El peronismo acusa a Milei de todos los males de La Rioja y se muestra como la única solución

El gobierno de Quintela señala al ajuste nacional como el responsable de la crisis habitacional y la paralización de obras, mientras exhibe con recursos propios un proyecto de viviendas como símbolo de su gestión protectora.

LA RIOJA. En un contexto de crisis económica, el gobierno de La Rioja ha adoptado una estrategia política clara: atribuir la totalidad de los problemas de la provincia a las políticas de la gestión de Javier Milei. Esta narrativa, que busca erigir al peronismo local como el único protector de los riojanos, se manifiesta en cada acción de gestión, como la reciente finalización de un proyecto de viviendas en una comunidad rural y los esfuerzos por mitigar la crisis en el mercado de alquileres.

La conclusión de las obras en Salinas de Bustos, una localidad rural a 150 kilómetros de la capital, es un ejemplo contundente de esta estrategia. El secretario de Desarrollo Urbano y Hábitat Rural, Pedro Daniel Flores, no dudó en señalar al gobierno nacional como el responsable del cese del financiamiento para las 19 viviendas destinadas a una comunidad indígena. «Con la llegada del nuevo Gobierno nacional, el envío de fondos se suspendió», afirmó Flores, dejando claro que el proyecto se pudo terminar gracias al “esfuerzo y la impronta” del gobernador Ricardo Quintela y con recursos provinciales. La obra, por tanto, se convierte en un símbolo de la lucha del peronismo local contra el abandono del gobierno central.

La crisis de los alquileres, otro mal atribuido a la Nación

La misma lógica se aplica a la crisis habitacional que afecta a los riojanos. El ministro de Vivienda, Ariel Puy Soria, calificó la situación como una «crisis» generada por la derogación de la Ley de Alquileres, una decisión del gobierno de Milei.
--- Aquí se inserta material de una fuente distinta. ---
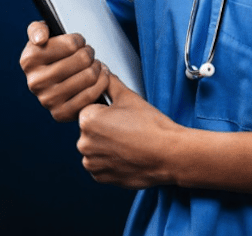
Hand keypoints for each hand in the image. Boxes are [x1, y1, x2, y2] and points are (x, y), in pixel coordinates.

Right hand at [20, 20, 109, 121]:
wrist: (54, 80)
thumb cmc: (51, 52)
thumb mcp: (41, 34)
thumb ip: (37, 29)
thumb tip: (41, 39)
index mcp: (29, 60)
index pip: (72, 44)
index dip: (79, 40)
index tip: (78, 43)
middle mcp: (35, 82)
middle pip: (82, 59)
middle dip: (89, 53)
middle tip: (88, 54)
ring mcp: (47, 100)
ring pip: (89, 76)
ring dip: (97, 67)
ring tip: (94, 64)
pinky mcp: (61, 113)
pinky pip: (91, 95)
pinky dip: (102, 83)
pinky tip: (100, 77)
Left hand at [77, 72, 182, 188]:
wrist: (167, 154)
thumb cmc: (150, 125)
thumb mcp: (129, 96)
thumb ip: (110, 82)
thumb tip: (102, 72)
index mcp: (88, 120)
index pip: (91, 108)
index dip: (108, 109)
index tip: (123, 114)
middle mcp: (84, 144)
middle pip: (91, 128)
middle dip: (105, 126)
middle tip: (128, 126)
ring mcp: (91, 163)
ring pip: (95, 146)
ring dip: (107, 144)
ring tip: (129, 140)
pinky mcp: (100, 177)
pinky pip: (100, 163)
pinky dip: (111, 159)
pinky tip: (127, 153)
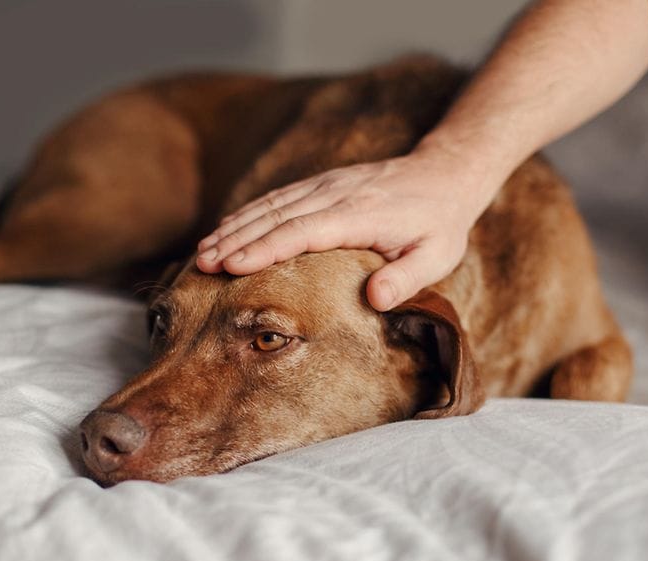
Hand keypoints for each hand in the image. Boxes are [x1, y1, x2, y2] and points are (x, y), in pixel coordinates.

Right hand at [195, 149, 489, 310]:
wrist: (444, 173)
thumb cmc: (440, 224)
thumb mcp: (437, 256)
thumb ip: (407, 278)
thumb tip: (375, 300)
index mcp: (360, 215)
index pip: (303, 231)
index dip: (265, 248)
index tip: (232, 266)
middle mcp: (336, 194)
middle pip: (276, 216)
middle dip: (236, 240)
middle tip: (203, 264)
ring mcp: (326, 185)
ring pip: (271, 204)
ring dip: (235, 226)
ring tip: (204, 252)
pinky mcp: (322, 183)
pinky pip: (279, 198)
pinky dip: (249, 213)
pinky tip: (228, 229)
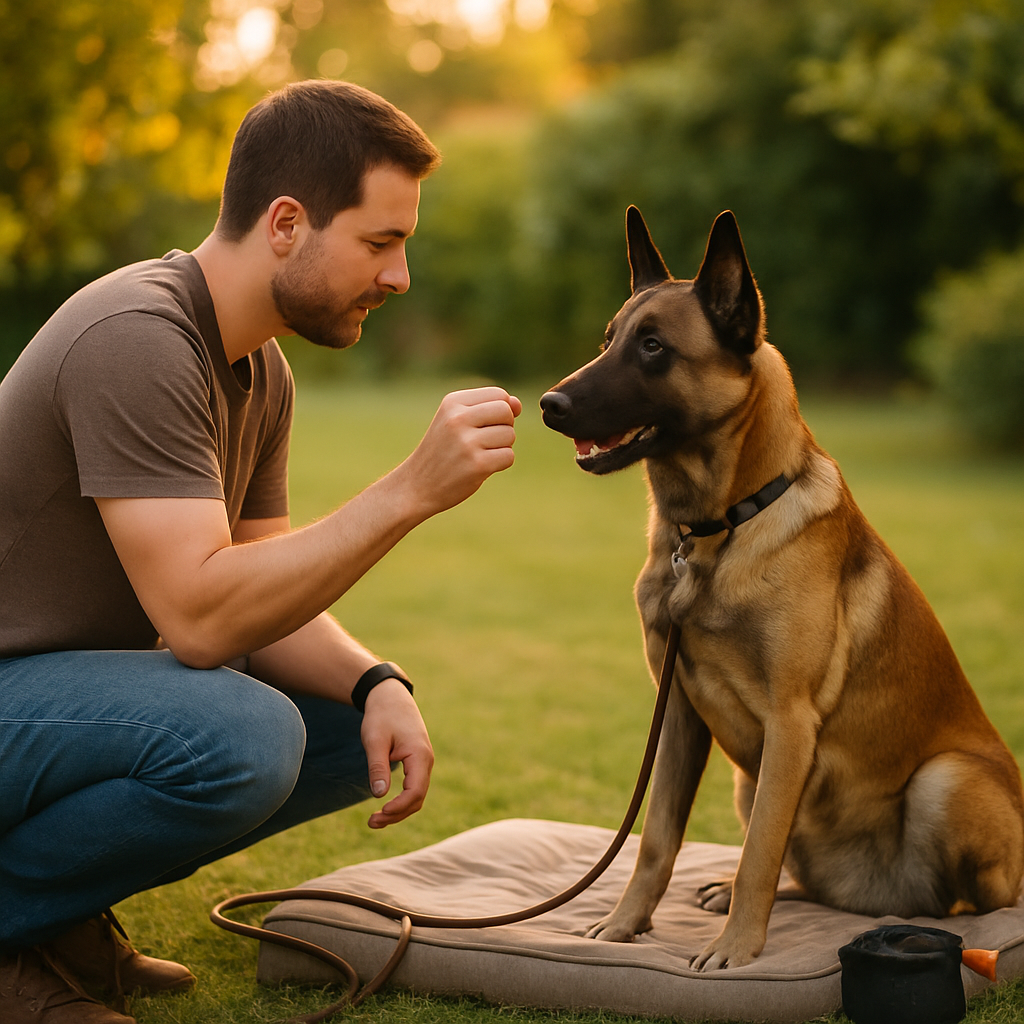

Puy Soria cuantificó el problema: «más de 50 mil inquilinos riojanos» afectados que, según él, se ven obligados a regresar a los hogares familiares o a vivir en condiciones de hacinamiento.

El funcionario también amplió la acusación al señalar que la falta de inversión pública y el acceso restringido al crédito hipotecario, también son producto de una «política nacional de vivienda [que] deja afuera a provincias como la nuestra». Al articular acciones con el Colegio de Escribanos y la Cámara Inmobiliaria, el gobierno de La Rioja no solo busca una solución al problema, sino que refuerza su imagen de gestor protector, actuando para corregir los «males» que, según su discurso, son responsabilidad exclusiva de la administración de Milei.